== WORK TASK ==
Of the entries below, copy only those lines that contain the word "XXXX".

== MATERIAL FOR THIS EXERCISE

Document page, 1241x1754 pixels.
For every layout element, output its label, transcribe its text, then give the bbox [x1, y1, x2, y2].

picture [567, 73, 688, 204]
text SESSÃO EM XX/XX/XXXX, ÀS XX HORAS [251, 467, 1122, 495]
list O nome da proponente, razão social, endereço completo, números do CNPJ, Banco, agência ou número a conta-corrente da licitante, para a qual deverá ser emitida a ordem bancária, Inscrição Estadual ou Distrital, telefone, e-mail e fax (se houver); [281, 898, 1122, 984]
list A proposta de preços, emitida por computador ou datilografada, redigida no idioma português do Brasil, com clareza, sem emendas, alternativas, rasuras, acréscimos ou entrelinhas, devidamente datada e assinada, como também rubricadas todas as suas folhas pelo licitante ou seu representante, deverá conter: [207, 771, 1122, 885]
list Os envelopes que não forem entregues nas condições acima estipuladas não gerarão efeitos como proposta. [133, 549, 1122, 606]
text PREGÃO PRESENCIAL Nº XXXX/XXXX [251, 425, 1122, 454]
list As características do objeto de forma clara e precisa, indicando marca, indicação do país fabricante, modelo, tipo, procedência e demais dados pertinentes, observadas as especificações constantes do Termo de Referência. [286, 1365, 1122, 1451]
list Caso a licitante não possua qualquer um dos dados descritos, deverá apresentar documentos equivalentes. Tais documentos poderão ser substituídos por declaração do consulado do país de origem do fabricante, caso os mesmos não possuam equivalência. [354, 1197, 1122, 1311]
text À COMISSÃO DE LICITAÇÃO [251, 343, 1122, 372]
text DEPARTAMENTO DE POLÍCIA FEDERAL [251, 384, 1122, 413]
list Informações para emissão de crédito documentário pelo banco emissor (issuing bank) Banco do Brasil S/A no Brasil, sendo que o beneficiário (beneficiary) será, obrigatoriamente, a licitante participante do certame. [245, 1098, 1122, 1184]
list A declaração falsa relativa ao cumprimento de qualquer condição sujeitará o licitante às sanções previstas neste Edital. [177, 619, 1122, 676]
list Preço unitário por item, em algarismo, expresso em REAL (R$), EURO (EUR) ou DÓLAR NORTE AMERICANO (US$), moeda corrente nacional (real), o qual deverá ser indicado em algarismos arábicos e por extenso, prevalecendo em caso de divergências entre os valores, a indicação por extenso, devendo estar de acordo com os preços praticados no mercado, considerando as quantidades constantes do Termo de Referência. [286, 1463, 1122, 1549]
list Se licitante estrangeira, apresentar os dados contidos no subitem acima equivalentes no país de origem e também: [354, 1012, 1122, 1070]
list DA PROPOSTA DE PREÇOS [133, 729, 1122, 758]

====

== OUTPUT ==
text SESSÃO EM XX/XX/XXXX, ÀS XX HORAS [251, 467, 1122, 495]
text PREGÃO PRESENCIAL Nº XXXX/XXXX [251, 425, 1122, 454]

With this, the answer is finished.